An early start in 4WD down into the crater, taking about 30 minutes to drive down the descent road. Elephant, hippo and a pride of lionesses feeding on a buffalo kill within the first hour, the latter ruined by the concentration of vehicles (18, I think!), which eventually spooked the animals. Black rhino, Thompson and Grants gazelle, blue wildebeest, zebra and buffalo. Good birding again, with crowned crane, lesser flamingo on Lake Magadi, great white pelican, black-capped avocet (the RSPB symbol), white heron, blacksmith plover, auger buzzard, ostrich and bright yellow lesser weaver birds to name but a few.

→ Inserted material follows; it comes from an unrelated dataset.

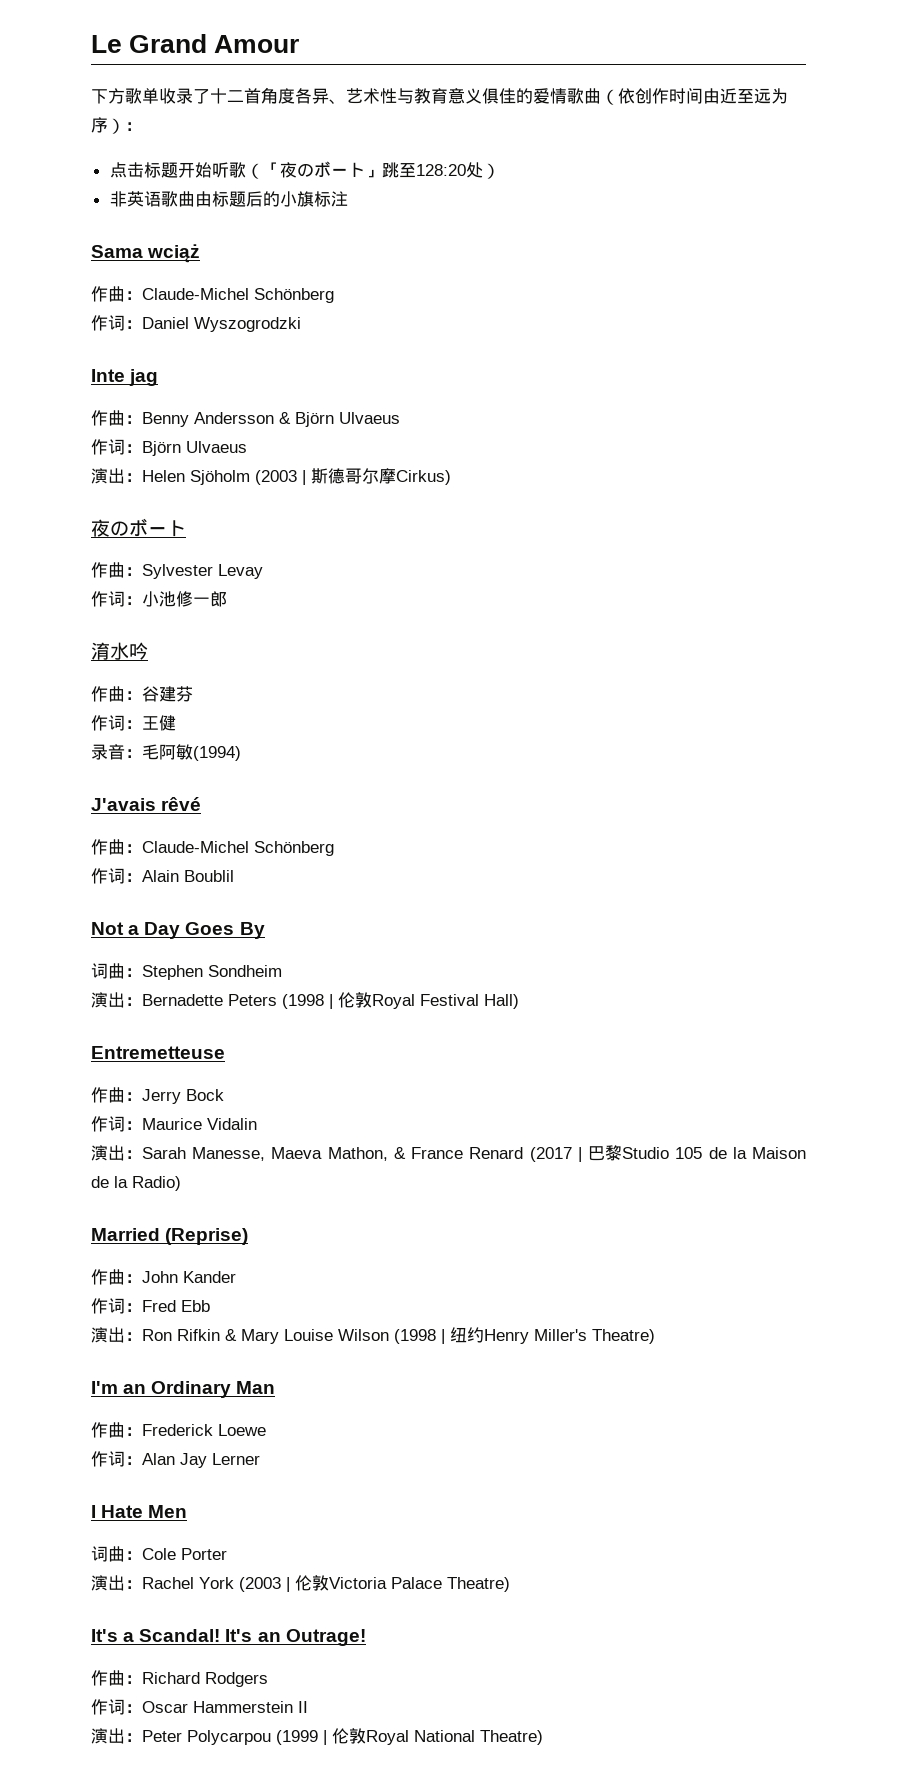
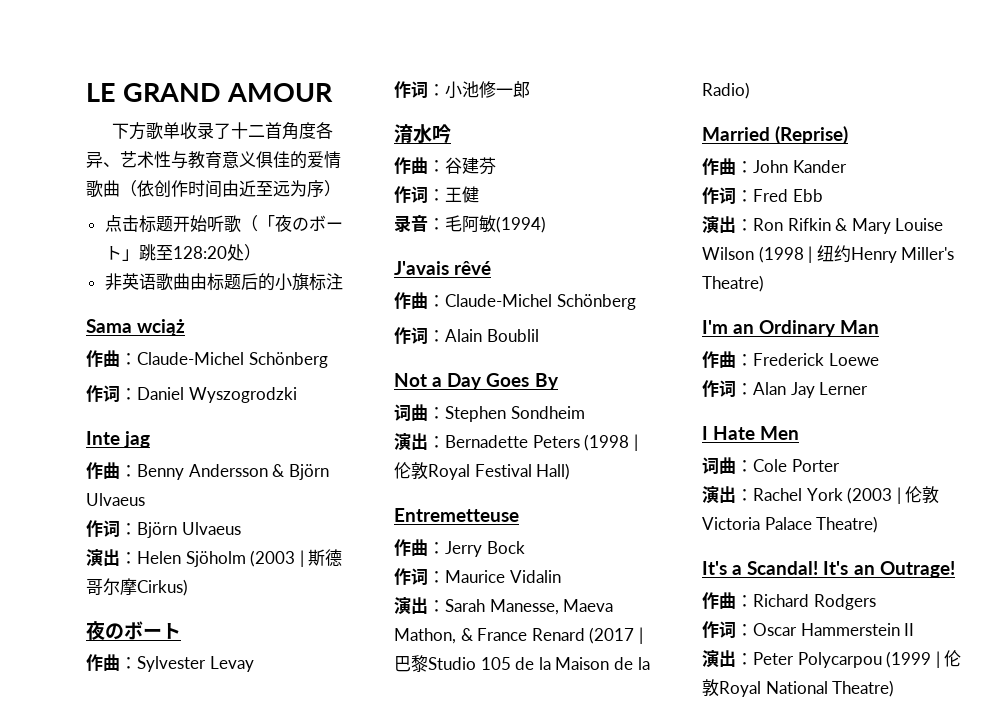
[91,34,300,53] Le Grand Amour -> [86,83,334,102] LE GRAND AMOUR
[125,122,142,131] ： -> (341, 188) none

Early morning in the Ngorongoro Crater
Lesser flamingo on Lake Magadi
Lone elephant, Ngorongoro Crater
Harassed lions trying to feed on a kill 
Looking back to Ngorongoro
Three hours later we exited up the very rough exit road, with stops at the Memorial to Professor Bernhard Grzimek and his son Michael, and Hero’s Point, a fine viewpoint at a very narrow section of the crater rim.
Left the Ngorongoro Conservation Area and had a quick lunch at Katuma before heading east on good roads for 3 hours, passing many Masaai communities on the way. Overnight stop at the Snake Park, about 30kms west of Arusha. Quite a noisy camp, busy with overlanders and quite close to a busy road.

Day 9

Visit to Masaai Museum and walked to a nearby village with Masaai guide. Well done overall, and gave a fairly good rendition of Masaai life. 

Masaai village
Masaai warriors 

Ozzie tourist with inquisitive village kids!
Rain started at lunchtime, affecting the drive to Arusha and compromising views of Mount Meru to the north. Internet stop in Arusha (many quite pushy hawkers on the streets here), before a short drive to Kilimanjaro International Airport for the flight back to London via Amsterdam. This plane went via Dar-es- Salaam, so this added about two hours to journey time. Uneventful trip back, arriving early the following morning in time for work!